De Franstalige Patrick Sessler was lang de nummer twee van het Front National, na FN-leider Daniel Féret. Sessler staat geboekstaafd als notoir neonazi. Er bestaan foto’s uit 1985, waarop Sessler en drie kompanen de Hitlergroet brengen op het graf van de fascistische Spaanse dictator Franco. Toen het FN in de jaren negentig versplinterde en er conflicten met Féret ontstonden, schaarde Patrick Sessler zich aan de zijde van Johan Demol, de gewezen ‘Robocop’-politiecommissaris van Schaarbeek. Sindsdien zit hij voor het Vlaams Blok in de gemeenteraad van Schaarbeek.

Patrick Sessler paste hoegenaamd niet in de operatie die het Vlaams Blok in Vlaanderen gestart was om de harde kantjes af te vijlen en ‘salonfähig’ te worden, maar achter de schermen was hij in Brussel ‘incontournable’ voor het Blok. Hij was dag en nacht in de weer met de campagne. Bovendien kreeg het Vlaams Blok met Sessler toegang tot het extreem rechtse Franstalige electoraat in Brussel. Dat paste in de strategie van het Blok om met Franstalige stemmen de meerderheid te bereiken in de electoraal relatief kleine Nederlandse taalgroep.

Geen alleenstaand geval

Dat Sessler in Schaarbeek, het bastion van Johan Demol, de deur toeslaat en met zijn Franstalige gevolg terugkeert naar het Front National, is een tegenvaller van formaat. Meer dan ooit mikt het Blok bij de Brusselse verkiezingen van 13 juni op Franstalige stemmen om de meerderheid in de Nederlandse taalgroep te halen. En Sessler is geen alleenstaand geval. In Evere zijn onlangs ook al twee Franstalige gemeenteraadsleden van het Blok, Paul Arku en Christine Pynket, naar het Front National overgestapt. Ook zij waren lokaal de sterkhouders van het Blok.

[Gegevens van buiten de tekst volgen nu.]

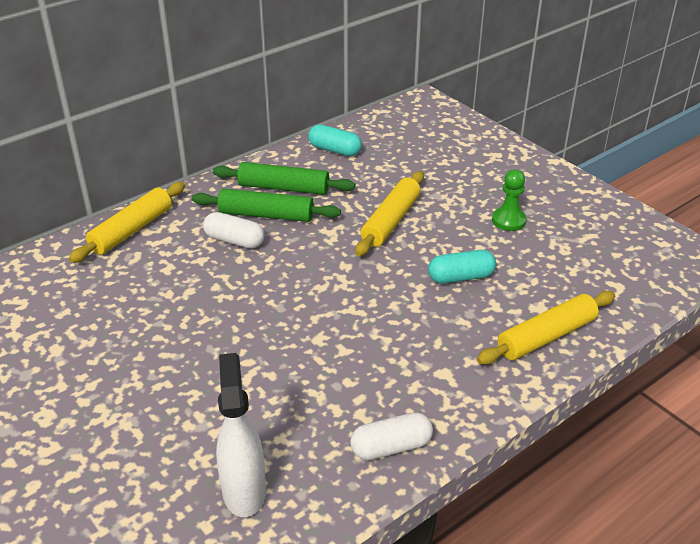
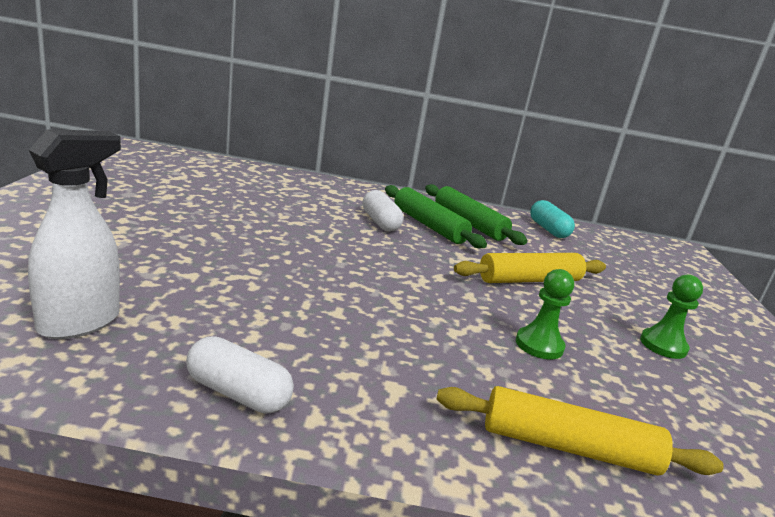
camera: 40 degrees right, 15 degrees down
(132, 230) = (325, 186): yellow rolling pin -> none
(461, 277) = (539, 345): turquoise capsule -> green pawn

Zowel Sessler als Arku en Pynket schrijven hun vertrek toe aan het ‘flamingantisme’ van Johan Demol. Dat klinkt ongeloofwaardig, want Demol kan voor het Vlaams Blok in Brussel juist potten breken omdat hij geen Vlaamse ‘ballast’ meedraagt en louter symbool staat voor de strijd tegen de criminaliteit en de vreemdelingen. In zijn tweetalige verkiezingsfolders benadrukt Johan Demol zelfs dat de ‘vervlaamsing’ van Brussel allerminst de bedoeling is. Van Johan Demol moeten we geen passioneel pleidooi voor een onafhankelijk Vlaanderen met Brussel als hoofdstad verwachten.

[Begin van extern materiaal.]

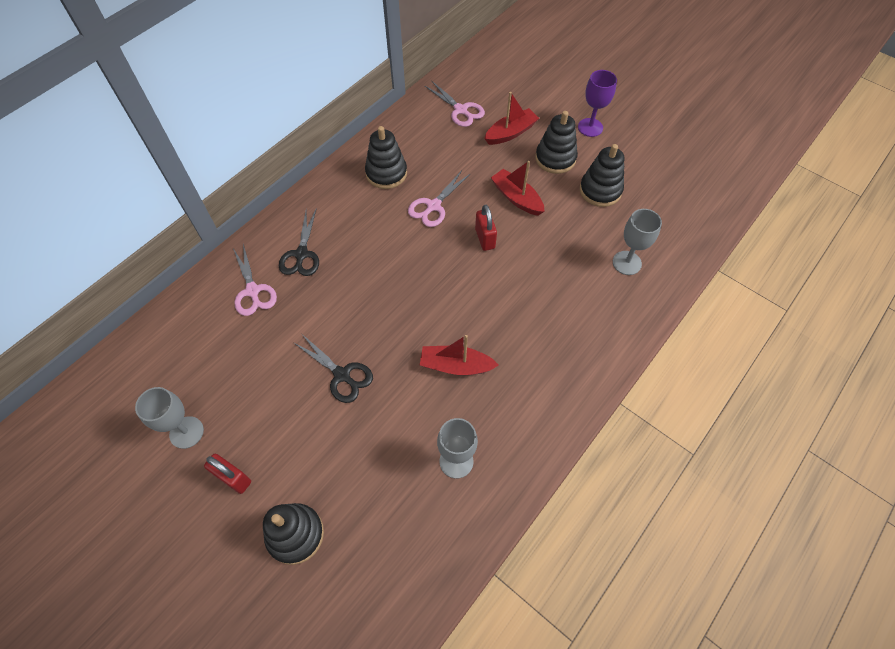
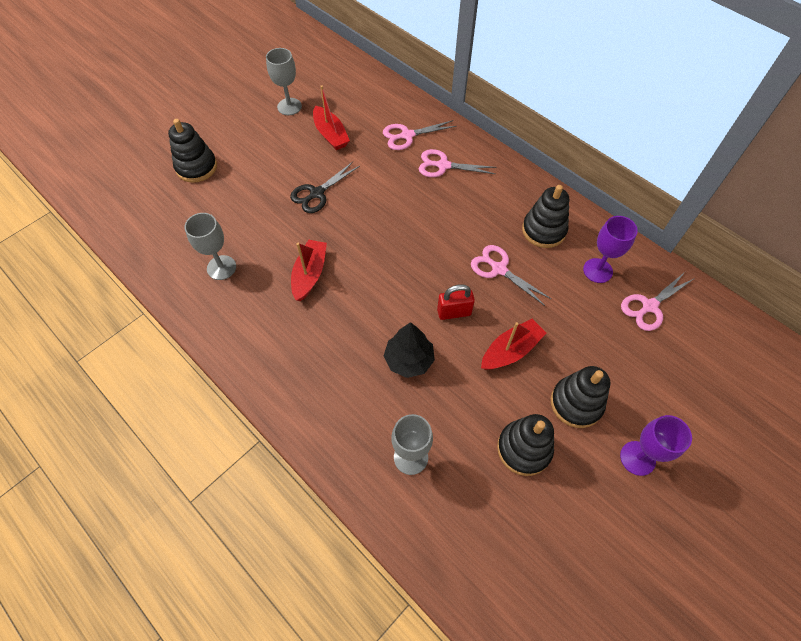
camera: 95 degrees right, 0 degrees up
(233, 478) = (248, 133): red padlock -> none
(301, 254) = (443, 165): black scissors -> pink scissors
(428, 139) = (597, 270): none -> purple goblet
(510, 133) = (616, 357): red boat -> red boat (331, 134)
(539, 270) = (409, 360): none -> black tree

De discussie in het Vlaams Blok over de vraag of de partij in Brussel duidelijk moet opkomen voor de Vlaamse onafhankelijkheid, lijken de Franstalige Blok’ers als ‘alibi’ te gebruiken om weer aan te sluiten bij het Front National. Bij het Blok konden de Franstaligen achter de schermen wel een rol spelen, maar ze konden niet op de voorgrond treden. Op de Brusselse verkiezingslijsten van het Blok waren er voor hen geen prominente plaatsen weggelegd.

Het FN mag dan al een zootje ongeregeld zijn, bij de parlementsverkiezingen van 18 mei 2003 kon de partij voor het eerst zitjes veroveren in de Kamer en de Senaat. Meteen kan het FN voor het eerst rekenen op een overheidsdotatie van 263.000 euro. En volgens de peilingen zit het FN nog in de lift, zowel in Wallonië als in Brussel. De kans is groot dat er straks bij de extreem rechtse Franstalige partij ‘postjes’ te rapen vallen.

Voor het Vlaams Blok is de opgang van het FN in het zuiden van het land een streep door de rekening. In de hoofdstad wordt het FN steeds meer een rechtstreekse concurrent in de slag om de Franstalige kiezer. Het doet de kansen van het Blok slinken om de meerderheid in de Nederlandse taalgroep te halen en in Brussel ‘incontournable’ te worden.